(L1) $\{ a^i b^j c^k | i = k or j = k \} $
This is CFL but not DCFL. Because we don't know whether we have to match the number of $a$'s and number of $c$'s (i.e i = k), or the number of $b$'s and number of $c$'s (i.e j = k). So, a non-deterministic choice has to be taken.
(L2) $\{ a^i b^j |\ for\ every\ prefix\ of\ the\ string\ | n(a) - n(b) | \leq 2,\ where\ n(a) = number\ of\ a\ and\ n(b) = number\ of\ b \} $
This language is regular. In fact, this language is finite. It contains the strings: $\{ \epsilon , a, ab, abb, abbb, b, bb, aa, aab, aabb, aabbb, aabbbb \} $. You can check that there are no more strings in it.
(L3) $\{ a^i b^j |\ if\ n(a)=number\ of\ a\ and\ n(b)=number\ of\ b\ then,\ | n(a) - n(b) | \leq 2\ for\ all\ strings \} $
It is DCFL, but not regular.
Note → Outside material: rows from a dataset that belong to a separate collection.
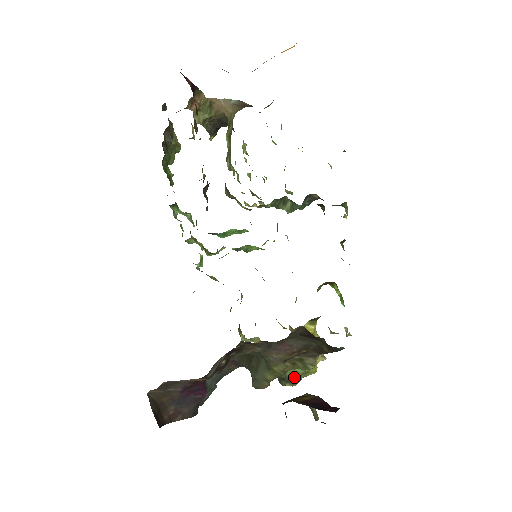
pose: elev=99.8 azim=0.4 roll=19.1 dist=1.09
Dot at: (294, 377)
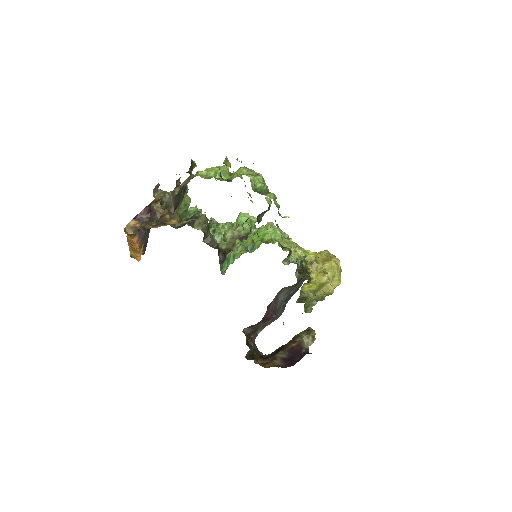
Dot at: (317, 301)
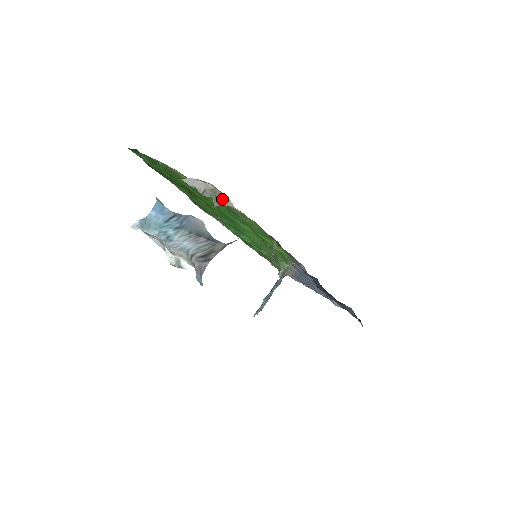
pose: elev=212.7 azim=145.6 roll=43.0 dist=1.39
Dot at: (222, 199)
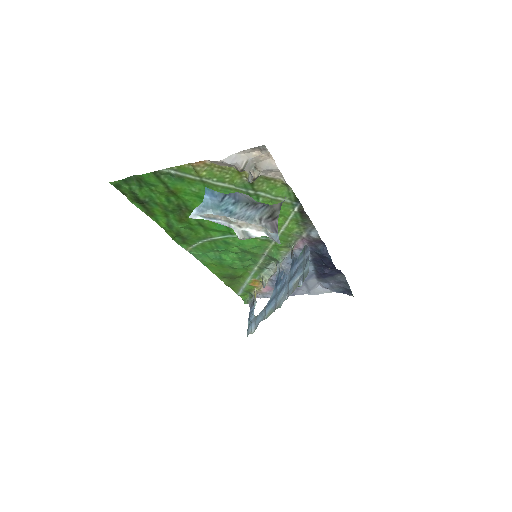
Dot at: (265, 165)
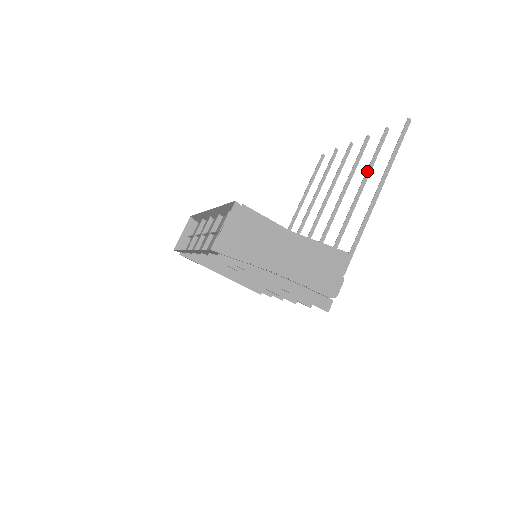
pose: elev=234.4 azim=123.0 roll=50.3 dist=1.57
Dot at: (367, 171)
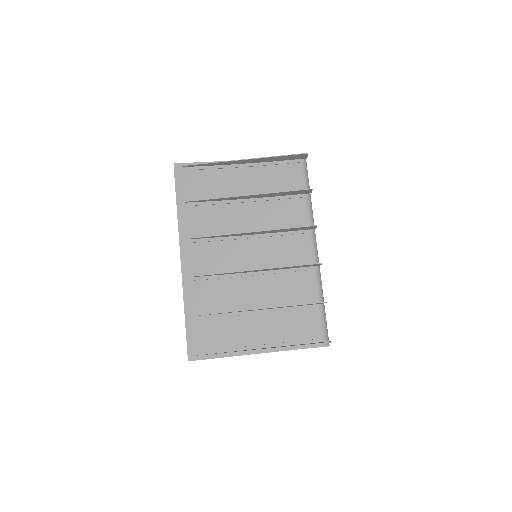
Dot at: occluded
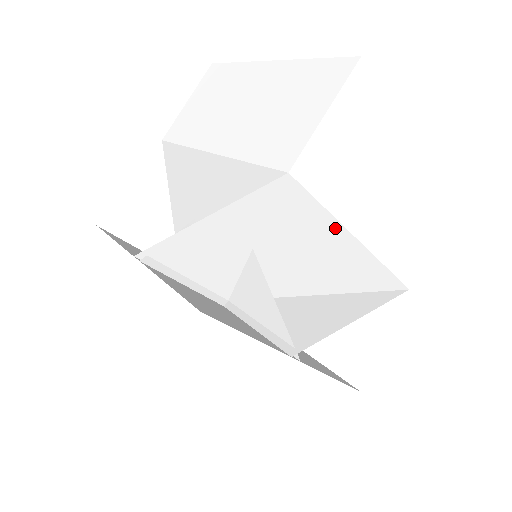
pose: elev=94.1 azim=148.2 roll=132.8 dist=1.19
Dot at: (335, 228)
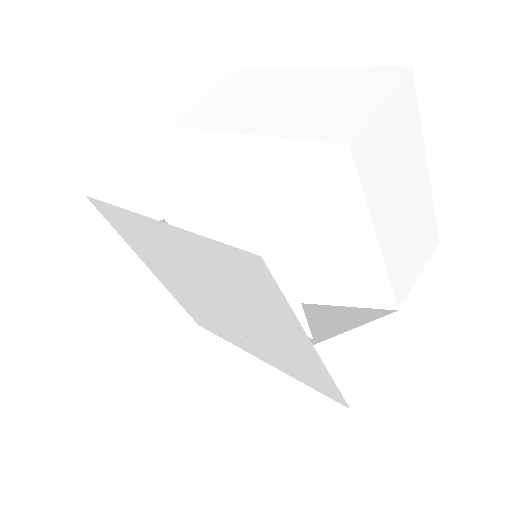
Dot at: (363, 221)
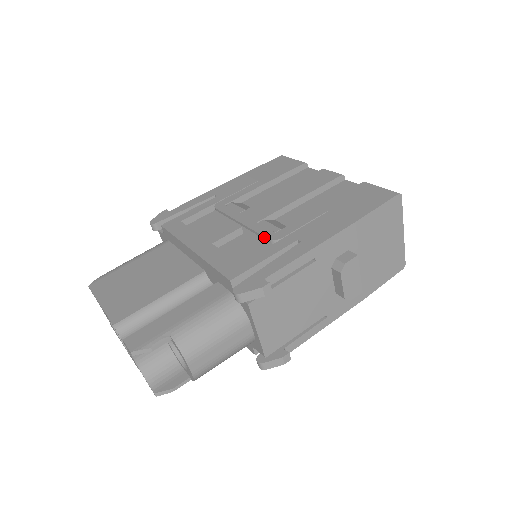
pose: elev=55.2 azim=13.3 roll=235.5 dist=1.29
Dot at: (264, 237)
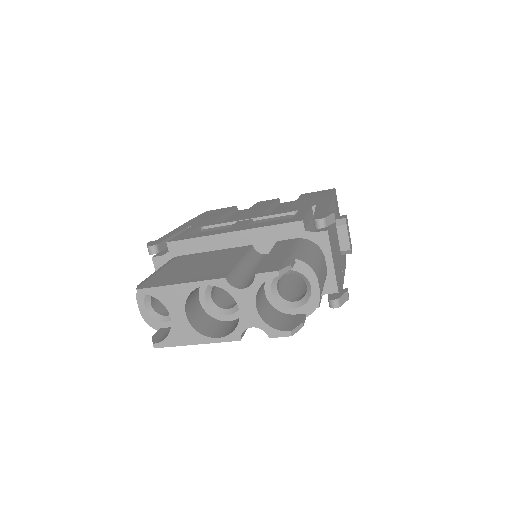
Dot at: (283, 214)
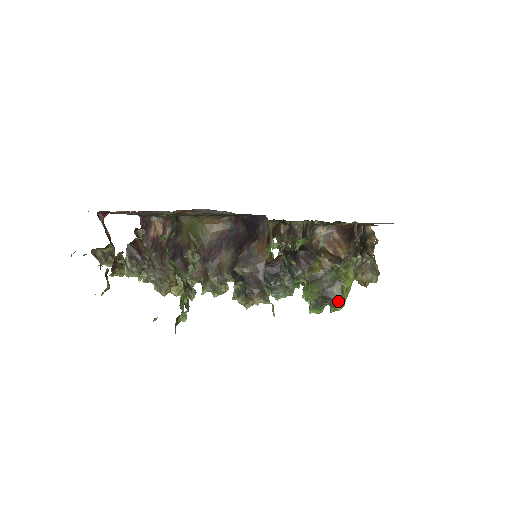
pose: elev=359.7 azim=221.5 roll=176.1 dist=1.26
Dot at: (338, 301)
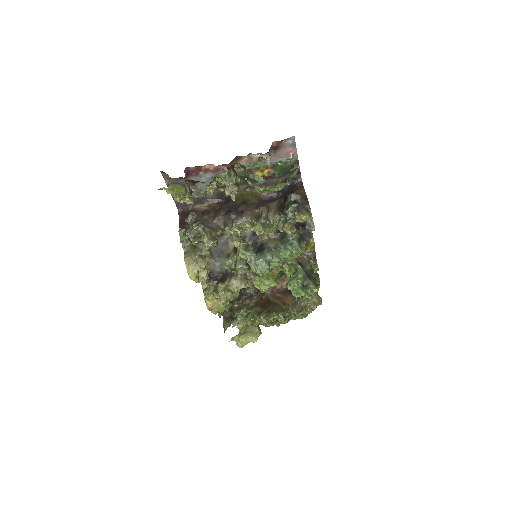
Dot at: (317, 282)
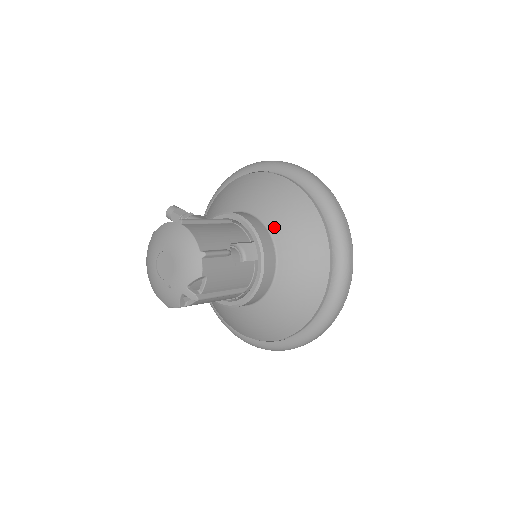
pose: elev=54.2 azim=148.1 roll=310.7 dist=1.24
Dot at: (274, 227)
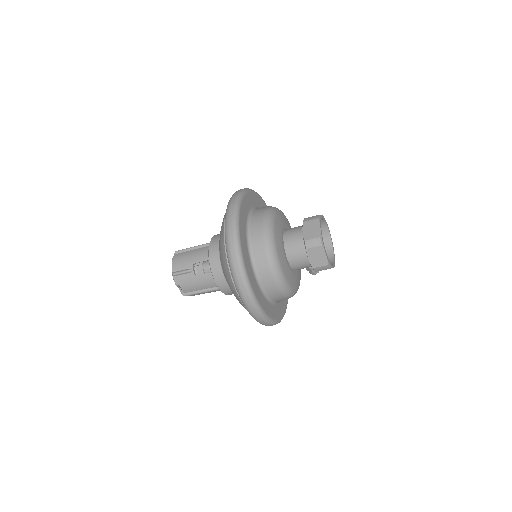
Dot at: (219, 250)
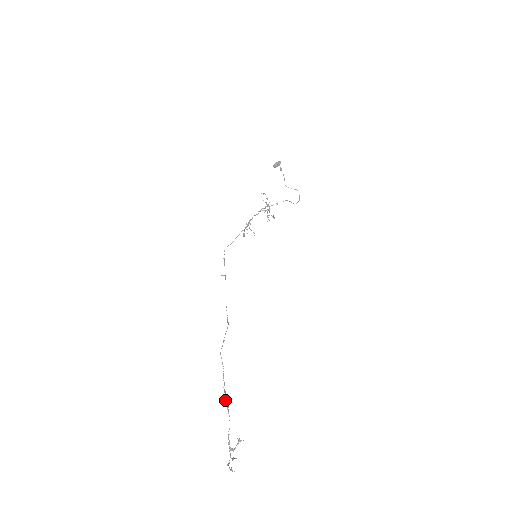
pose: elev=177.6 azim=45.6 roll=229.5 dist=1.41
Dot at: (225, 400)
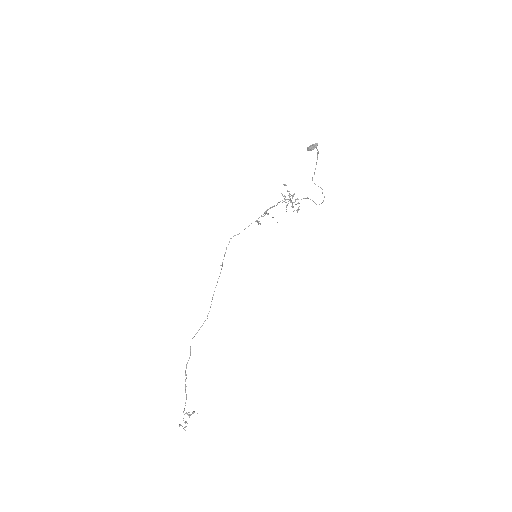
Dot at: (185, 381)
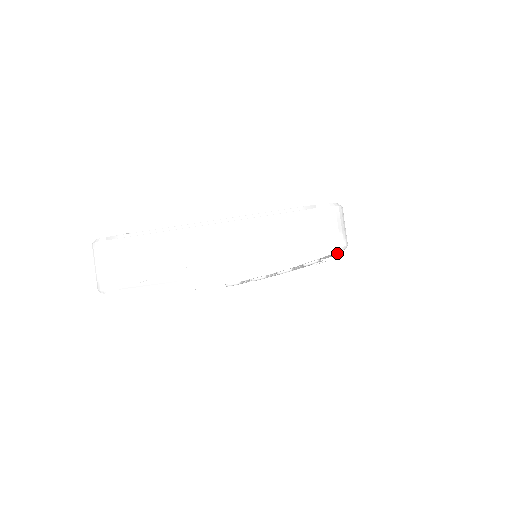
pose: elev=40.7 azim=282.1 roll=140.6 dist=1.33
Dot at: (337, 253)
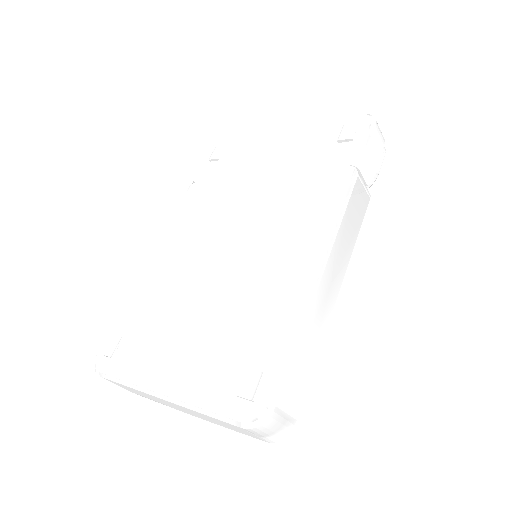
Dot at: occluded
The deterministic pushdown automate can be built as follows: For every $a$, push into the stack, then for a $b$ move to another state where we pop for every $b$, When input completes or stack is empty, move to another state and compare the number of $b$'s left, or extra $b$'s in the remaining input.
(L3) is not regular since it requires a comparison between the two quantities, and the finite memory cannot do it.
Final matching is:
(L1) - (III) CFL but not DCFL
(L2) - (I) Regular
(L3) - (II) DCFL but not regular